Apr 11, 2016

alucinações do último ato

Completavam-se exatos 18 anos que havia comprado o terreninho no Morumbi, quando decidiu mudar-se pra lá definitivamente. Sua mãe e as irmãs já ocupavam os outros quartos. O pai estava em casa separada, mas pertinho dali.

Avisou ao irmão caçula no dia anterior. 
- Pra minha mãezinha já telegrafei, E já me cansei de tanto sofrer, Nesta madrugada estarei de partida, Pra terra querida que me viu nascer.
Pegou o trem no dia seguinte cantando com Judy Garland.




Acenando pela janelinha do trem conseguiu ver a confusão na estação que sua partida causava. Não que fosse novidade sua partida iminente, mas era difícil para os que estavam na plataforma vê-lo partir.

Escreveu seu último ato como escrevia suas peças e os mais recentes contos, com muito humor e aquela pitada de sarcasmo, humor negro e amarga honestidade (como disse um crítico sobre sua obra). 
Ria ao ver os amigos queridos e o irmão cuidando das burocracias da sua partida. 
Mas com que roupa ele vai? Essa mala é a que ele escolheria? Ele deixou alguma coisa preparada, disse como gostaria que acenássemos da estação? Alguma direção, coreografia? Como assim, ele era diretor e não deixou instruções para os atores da peça? 

O último ato, incluía gângsters em cena, a máfia das flores como era conhecida na cidade. Atiravam para todo lado, ameaçavam de sequestro. Horas de negociação até a liberação do mocinho na alfândega. Vocês querem vê-lo antes da partida? Ele vai cumprimentar a todos que forem se despedir? Temos maquiadores, iluminadores, figurinistas, cenógrafos, todos especializados... tem certeza que não vão querer?
sim, certeza, apenas um aceno de longe, sem janelinha. Como poderia ele em cena sem sua batuta.

Levou consigo lembranças de seus gatos, como um faraó egípcio. Tinha o pêlo dos bichanos nas vestes, uma pequena cerâmica costurada à lá Artur Bispo do Rosário em seu bolso. Não permitiram que levasse líquidos, sabe como é, se não deixam no avião também não deixam no trem. Os vasilhames hoje em dia são perigosos...
Quando chegou na estação para sua despedida viu os amigos carinhosamente preparando o cenário, as luzes, as flores. Tanto amor ali, tanto carinho e tanta saudade. Só foi embora porque estava certo do reencontro um dia.

Na estação, na despedida, muitos se amontoavam.
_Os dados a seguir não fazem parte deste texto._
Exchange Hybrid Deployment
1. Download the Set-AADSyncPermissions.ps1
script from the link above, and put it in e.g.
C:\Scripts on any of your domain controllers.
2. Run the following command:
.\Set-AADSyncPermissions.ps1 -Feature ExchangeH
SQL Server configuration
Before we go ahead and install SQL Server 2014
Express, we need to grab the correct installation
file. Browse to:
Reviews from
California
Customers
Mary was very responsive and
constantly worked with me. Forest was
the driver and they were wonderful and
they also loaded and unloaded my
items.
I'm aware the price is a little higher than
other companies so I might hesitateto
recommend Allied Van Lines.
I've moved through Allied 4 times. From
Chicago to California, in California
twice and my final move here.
Mas ele já estava dentro do vagão e não ia mais fazer uma aparição. Deve ter se divertido ouvindo às especulações do motivo de sua ausência na própria despedida. 
Ele estava lá, esteve com todos e provavelmente acumulava personagens para as próximas histórias. Talvez um romance? Se bem que um volume com vários contos estava pronto ali à sua volta.
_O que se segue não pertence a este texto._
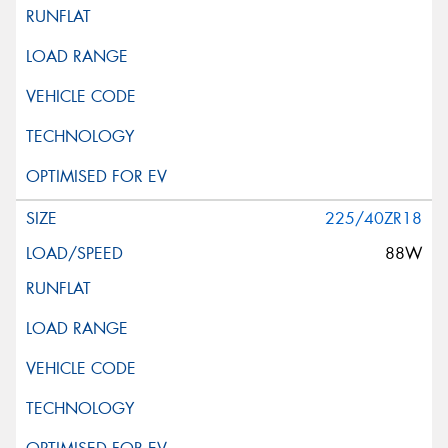
225/40ZR18
88W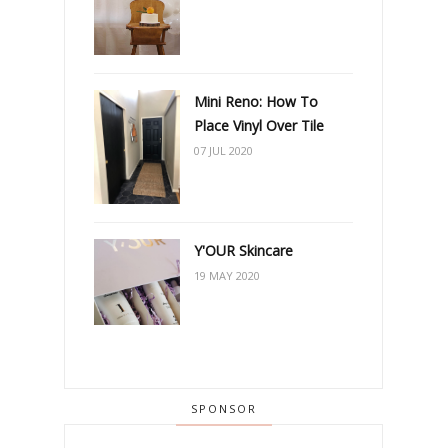
Mini Reno: How To
Place Vinyl Over Tile
07 JUL 2020
Y'OUR Skincare
19 MAY 2020
SPONSOR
O irmão mais velho em certo momento desabafou irritado "ele furou a fila!"
As vozes que cantavam Amazing Grace preenchiam a plataforma da estação e ovacionado, como devem ser os artistas, ele partiu para uma caminhada até a colina onde fica seu terreninho. 
Tem vista, árvores, e aos domingos tem um pancadão pra animar a tarde. No momento da despedida até rojões soltaram.

E agora ele mora na colina, e canta e ri, e nós ficamos aqui na saudade.